Task objective: Could you print every line from the first one of the records below through the line containing "20: (67, 268, 0.65)", with both included and nothing else?

[Opening Data provided section]

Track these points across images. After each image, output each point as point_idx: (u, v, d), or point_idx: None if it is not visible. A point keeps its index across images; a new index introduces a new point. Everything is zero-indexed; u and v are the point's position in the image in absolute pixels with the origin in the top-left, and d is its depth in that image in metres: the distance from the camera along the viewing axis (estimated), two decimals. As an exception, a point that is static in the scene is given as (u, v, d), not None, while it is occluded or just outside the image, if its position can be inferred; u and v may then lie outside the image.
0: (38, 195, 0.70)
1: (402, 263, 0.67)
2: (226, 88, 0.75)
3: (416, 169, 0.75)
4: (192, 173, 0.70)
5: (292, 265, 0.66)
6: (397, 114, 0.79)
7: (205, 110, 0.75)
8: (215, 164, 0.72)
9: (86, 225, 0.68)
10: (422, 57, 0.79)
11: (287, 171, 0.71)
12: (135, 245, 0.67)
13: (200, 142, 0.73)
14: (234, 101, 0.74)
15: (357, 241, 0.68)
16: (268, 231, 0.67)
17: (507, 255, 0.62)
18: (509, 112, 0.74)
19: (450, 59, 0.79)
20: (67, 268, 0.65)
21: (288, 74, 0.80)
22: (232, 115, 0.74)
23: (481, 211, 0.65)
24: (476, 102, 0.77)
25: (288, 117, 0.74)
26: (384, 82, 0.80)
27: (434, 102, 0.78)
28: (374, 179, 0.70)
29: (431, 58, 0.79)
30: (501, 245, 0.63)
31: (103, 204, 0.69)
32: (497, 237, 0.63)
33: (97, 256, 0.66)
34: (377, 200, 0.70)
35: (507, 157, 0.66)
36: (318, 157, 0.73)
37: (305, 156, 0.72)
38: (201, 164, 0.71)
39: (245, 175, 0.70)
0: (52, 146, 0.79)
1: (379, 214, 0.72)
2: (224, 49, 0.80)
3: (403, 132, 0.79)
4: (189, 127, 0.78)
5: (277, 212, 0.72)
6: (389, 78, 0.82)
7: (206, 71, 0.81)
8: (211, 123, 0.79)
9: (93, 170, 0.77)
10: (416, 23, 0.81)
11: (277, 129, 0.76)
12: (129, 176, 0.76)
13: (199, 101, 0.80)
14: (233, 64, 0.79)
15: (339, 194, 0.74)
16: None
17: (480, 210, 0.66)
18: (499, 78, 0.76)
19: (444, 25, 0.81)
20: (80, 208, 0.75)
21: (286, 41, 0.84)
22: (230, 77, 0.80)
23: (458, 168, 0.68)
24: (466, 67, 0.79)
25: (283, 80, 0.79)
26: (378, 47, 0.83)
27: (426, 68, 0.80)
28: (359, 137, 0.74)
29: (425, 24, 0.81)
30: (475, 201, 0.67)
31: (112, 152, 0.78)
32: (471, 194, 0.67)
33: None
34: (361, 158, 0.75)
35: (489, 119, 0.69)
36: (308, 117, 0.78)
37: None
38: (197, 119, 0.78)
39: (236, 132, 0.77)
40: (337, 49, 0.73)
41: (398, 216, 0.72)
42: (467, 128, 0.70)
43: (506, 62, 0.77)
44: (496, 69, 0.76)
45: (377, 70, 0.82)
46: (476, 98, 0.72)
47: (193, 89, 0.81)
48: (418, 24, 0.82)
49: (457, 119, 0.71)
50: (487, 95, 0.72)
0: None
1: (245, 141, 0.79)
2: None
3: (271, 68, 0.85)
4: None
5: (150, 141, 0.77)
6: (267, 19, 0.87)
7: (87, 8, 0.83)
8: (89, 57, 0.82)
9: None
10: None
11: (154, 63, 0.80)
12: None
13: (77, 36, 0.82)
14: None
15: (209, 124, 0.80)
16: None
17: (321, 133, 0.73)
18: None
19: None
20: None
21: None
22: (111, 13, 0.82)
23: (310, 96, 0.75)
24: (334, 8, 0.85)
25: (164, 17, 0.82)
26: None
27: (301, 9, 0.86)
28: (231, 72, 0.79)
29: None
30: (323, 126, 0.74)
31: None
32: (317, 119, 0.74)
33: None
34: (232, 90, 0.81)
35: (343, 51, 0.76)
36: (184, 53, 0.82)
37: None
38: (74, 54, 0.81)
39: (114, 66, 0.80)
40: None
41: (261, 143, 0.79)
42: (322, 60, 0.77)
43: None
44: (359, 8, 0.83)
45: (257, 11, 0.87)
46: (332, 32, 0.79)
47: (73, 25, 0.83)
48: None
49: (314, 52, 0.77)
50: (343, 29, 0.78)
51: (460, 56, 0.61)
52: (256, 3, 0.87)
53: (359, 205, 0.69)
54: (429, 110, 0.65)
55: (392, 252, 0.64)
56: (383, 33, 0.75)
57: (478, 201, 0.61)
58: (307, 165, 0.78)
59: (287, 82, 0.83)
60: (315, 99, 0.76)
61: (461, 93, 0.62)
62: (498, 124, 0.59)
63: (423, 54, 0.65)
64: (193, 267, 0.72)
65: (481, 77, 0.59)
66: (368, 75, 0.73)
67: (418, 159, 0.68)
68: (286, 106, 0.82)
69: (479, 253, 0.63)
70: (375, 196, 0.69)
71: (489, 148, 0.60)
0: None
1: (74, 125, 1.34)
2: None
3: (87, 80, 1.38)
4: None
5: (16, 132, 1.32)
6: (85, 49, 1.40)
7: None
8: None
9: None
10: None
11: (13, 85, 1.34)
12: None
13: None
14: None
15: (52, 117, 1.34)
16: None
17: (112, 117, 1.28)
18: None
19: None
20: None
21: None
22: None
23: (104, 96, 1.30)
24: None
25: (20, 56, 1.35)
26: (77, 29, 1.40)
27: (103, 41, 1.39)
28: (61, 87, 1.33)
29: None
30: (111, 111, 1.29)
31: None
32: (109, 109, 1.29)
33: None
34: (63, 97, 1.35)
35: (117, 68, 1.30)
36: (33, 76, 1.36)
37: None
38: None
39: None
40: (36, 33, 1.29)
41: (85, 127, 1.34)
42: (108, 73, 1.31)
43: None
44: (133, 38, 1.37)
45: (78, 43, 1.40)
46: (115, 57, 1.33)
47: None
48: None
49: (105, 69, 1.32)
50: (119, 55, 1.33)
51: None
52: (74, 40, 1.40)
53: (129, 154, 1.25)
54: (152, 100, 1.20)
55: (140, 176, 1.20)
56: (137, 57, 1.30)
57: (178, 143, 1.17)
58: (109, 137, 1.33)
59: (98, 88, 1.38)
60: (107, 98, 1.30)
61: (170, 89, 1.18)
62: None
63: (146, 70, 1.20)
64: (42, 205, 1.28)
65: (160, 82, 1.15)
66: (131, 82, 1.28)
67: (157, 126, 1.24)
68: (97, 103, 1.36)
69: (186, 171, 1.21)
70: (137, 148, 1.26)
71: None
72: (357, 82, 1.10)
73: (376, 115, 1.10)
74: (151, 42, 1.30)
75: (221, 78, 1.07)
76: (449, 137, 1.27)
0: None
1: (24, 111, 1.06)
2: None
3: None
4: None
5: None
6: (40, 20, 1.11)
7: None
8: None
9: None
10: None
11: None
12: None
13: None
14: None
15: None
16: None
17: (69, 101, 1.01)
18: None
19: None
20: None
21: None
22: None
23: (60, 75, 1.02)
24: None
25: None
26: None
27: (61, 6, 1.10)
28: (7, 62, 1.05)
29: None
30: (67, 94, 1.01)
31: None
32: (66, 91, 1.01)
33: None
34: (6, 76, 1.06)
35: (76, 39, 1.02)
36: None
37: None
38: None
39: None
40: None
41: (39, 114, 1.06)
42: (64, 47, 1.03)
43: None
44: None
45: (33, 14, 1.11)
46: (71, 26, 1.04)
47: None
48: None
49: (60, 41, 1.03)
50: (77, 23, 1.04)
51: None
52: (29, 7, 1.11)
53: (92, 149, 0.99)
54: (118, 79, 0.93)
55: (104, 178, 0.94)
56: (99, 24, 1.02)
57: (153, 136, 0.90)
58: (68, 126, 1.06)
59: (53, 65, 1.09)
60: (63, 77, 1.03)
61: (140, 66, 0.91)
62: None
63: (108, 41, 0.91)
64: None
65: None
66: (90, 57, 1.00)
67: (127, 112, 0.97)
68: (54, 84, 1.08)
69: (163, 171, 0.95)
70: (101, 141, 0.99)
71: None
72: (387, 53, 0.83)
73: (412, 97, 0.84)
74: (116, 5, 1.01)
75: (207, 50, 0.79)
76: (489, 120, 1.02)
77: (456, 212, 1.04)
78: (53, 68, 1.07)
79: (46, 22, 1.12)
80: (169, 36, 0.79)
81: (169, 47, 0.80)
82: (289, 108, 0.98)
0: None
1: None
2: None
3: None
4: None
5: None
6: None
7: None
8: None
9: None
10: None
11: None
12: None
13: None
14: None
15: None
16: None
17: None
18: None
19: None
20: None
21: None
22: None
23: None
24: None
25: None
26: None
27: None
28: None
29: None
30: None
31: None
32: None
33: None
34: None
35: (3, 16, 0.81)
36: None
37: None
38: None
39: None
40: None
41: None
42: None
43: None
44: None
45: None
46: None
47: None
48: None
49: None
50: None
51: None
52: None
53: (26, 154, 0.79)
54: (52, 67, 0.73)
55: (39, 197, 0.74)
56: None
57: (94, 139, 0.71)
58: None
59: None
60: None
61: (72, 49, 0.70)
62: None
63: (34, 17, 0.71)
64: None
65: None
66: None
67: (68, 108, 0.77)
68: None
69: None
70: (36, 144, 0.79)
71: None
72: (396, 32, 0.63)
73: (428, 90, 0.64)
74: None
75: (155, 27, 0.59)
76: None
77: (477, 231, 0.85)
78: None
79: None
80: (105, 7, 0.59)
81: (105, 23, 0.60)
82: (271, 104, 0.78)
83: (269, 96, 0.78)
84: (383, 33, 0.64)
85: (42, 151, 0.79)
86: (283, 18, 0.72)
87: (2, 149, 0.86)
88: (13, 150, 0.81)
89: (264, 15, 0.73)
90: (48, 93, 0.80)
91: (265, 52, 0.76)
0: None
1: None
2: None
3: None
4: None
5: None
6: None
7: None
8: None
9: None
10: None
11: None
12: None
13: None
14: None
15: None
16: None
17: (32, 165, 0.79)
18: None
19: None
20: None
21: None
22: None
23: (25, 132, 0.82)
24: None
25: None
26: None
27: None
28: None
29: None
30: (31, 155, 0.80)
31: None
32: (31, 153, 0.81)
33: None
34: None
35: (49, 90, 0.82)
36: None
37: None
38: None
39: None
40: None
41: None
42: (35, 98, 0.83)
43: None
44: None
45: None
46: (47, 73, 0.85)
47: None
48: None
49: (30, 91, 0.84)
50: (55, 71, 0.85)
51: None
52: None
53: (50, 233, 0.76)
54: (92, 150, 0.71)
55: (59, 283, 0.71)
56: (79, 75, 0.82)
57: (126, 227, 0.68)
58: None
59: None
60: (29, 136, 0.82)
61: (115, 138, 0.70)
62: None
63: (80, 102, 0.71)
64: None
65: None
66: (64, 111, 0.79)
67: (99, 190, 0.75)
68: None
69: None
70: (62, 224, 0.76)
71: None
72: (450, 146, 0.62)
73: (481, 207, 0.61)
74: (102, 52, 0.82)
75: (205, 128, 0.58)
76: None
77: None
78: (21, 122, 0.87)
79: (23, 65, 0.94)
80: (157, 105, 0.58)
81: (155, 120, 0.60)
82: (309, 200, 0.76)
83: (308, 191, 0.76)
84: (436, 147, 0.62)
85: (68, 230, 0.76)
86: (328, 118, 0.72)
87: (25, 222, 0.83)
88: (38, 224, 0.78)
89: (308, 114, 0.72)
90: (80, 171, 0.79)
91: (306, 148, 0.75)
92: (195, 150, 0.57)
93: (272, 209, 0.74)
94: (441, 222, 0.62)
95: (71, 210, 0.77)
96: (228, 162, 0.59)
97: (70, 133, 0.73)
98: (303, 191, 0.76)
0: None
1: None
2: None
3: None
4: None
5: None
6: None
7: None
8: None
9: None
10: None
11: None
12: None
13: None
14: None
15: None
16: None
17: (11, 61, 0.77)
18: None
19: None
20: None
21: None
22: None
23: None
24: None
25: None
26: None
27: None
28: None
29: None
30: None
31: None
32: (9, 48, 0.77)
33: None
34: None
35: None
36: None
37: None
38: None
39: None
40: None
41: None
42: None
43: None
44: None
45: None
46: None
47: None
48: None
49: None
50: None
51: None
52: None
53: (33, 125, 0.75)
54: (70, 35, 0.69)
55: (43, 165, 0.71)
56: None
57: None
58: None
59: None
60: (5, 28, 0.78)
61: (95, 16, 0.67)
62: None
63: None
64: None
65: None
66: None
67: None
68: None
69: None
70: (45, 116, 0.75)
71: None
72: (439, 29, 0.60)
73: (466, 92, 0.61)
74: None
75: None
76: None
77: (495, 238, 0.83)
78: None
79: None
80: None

[Closing Data provided section]

Answer to the problem:
Track these points across images. After each image, output each point as point_idx: (u, v, d), or point_idx: None if it is not visible. A point keeps its index across images; a new index introduces a new point. Everything is zero-indexed; u and v are the point's position in the image in absolute pixels with the origin in the top-left, and d is its depth in that image in metres: the distance from the camera along the viewing axis (estimated), two decimals. As an exception, a point that is static in the scene is given as (u, v, d), not None, while it is occluded or just outside the image, if its position can be inferred; u and v may then lie outside the image.
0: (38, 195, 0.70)
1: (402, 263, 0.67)
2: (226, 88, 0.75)
3: (416, 169, 0.75)
4: (192, 173, 0.70)
5: (292, 265, 0.66)
6: (397, 114, 0.79)
7: (205, 110, 0.75)
8: (215, 164, 0.72)
9: (86, 225, 0.68)
10: (422, 57, 0.79)
11: (287, 171, 0.71)
12: (135, 245, 0.67)
13: (200, 142, 0.73)
14: (234, 101, 0.74)
15: (357, 241, 0.68)
16: (268, 231, 0.67)
17: (507, 255, 0.62)
18: (509, 112, 0.74)
19: (450, 59, 0.79)
20: (67, 268, 0.65)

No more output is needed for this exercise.